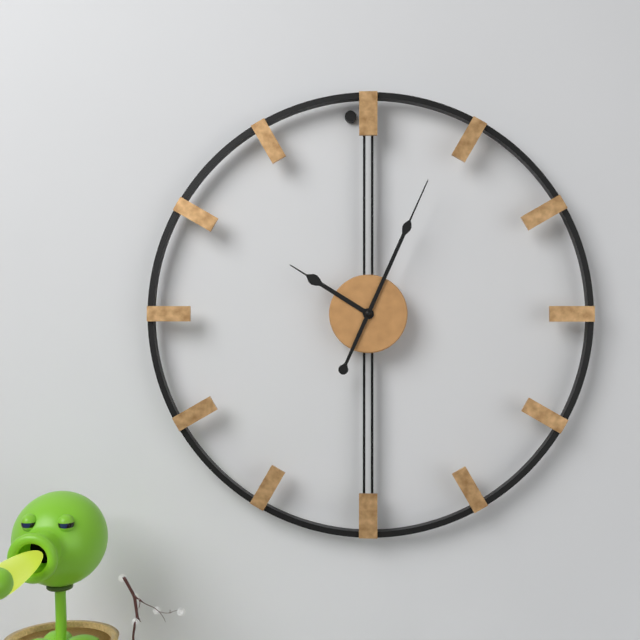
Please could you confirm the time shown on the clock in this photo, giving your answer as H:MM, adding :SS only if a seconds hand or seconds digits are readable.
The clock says 10:04
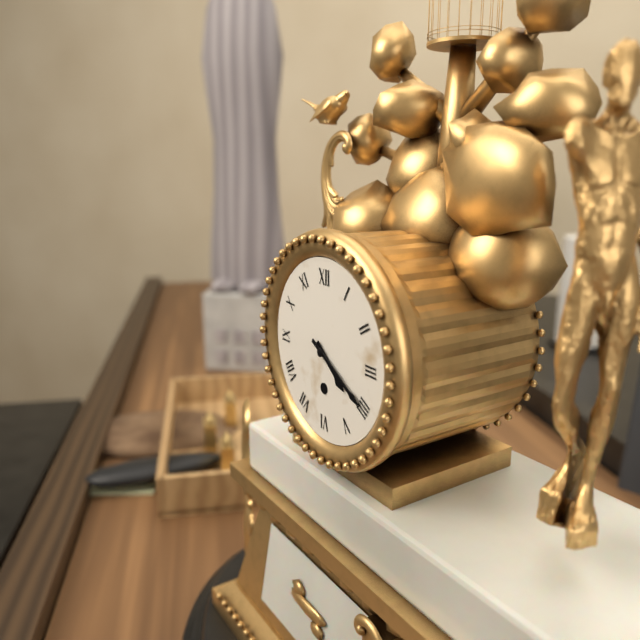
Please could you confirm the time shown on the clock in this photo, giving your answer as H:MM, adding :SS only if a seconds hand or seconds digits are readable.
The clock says 4:20
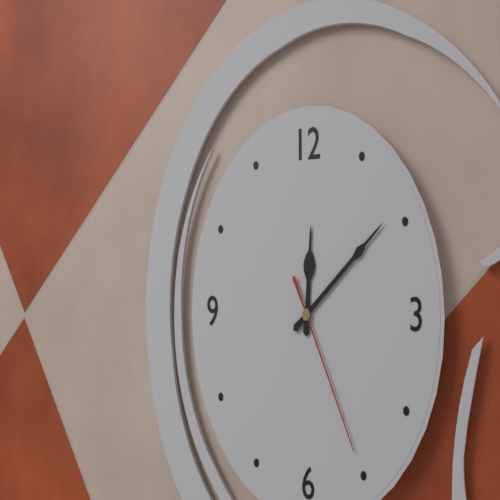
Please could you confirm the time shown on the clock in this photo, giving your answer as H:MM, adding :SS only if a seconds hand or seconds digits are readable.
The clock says 12:09:25
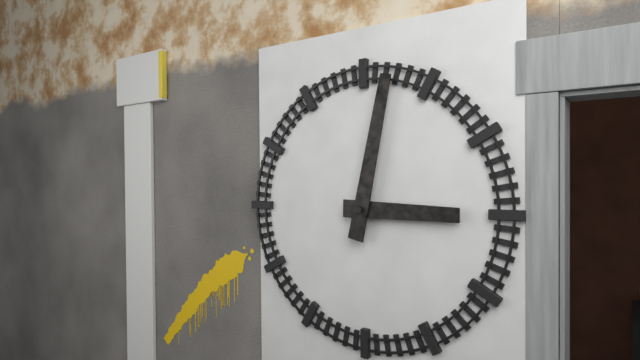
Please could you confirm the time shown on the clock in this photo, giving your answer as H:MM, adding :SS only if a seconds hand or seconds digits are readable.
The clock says 3:02
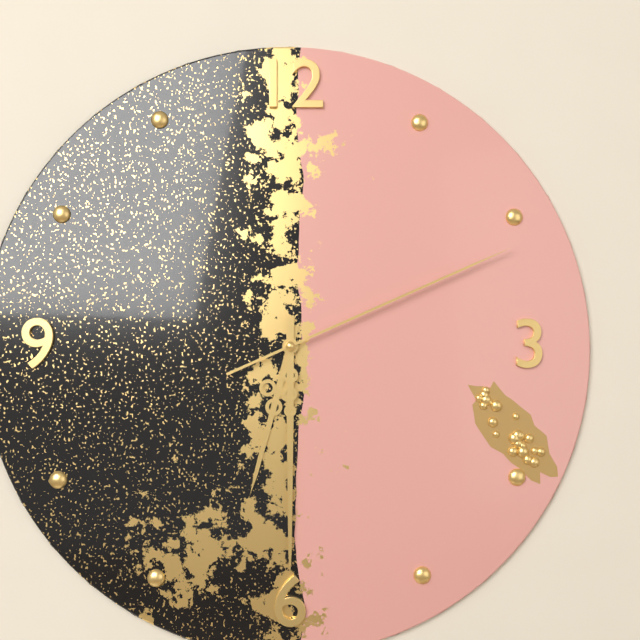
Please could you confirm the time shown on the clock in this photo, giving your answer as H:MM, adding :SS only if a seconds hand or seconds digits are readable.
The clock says 6:30:11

**What you are asked to do**
Reproduce every line of the listing above word for word, leaving out the pictures.

**Answer for this exercise**
Please could you confirm the time shown on the clock in this photo, giving your answer as H:MM, adding :SS only if a seconds hand or seconds digits are readable.
The clock says 10:04
Please could you confirm the time shown on the clock in this photo, giving your answer as H:MM, adding :SS only if a seconds hand or seconds digits are readable.
The clock says 4:20
Please could you confirm the time shown on the clock in this photo, giving your answer as H:MM, adding :SS only if a seconds hand or seconds digits are readable.
The clock says 12:09:25
Please could you confirm the time shown on the clock in this photo, giving your answer as H:MM, adding :SS only if a seconds hand or seconds digits are readable.
The clock says 3:02
Please could you confirm the time shown on the clock in this photo, giving your answer as H:MM, adding :SS only if a seconds hand or seconds digits are readable.
The clock says 6:30:11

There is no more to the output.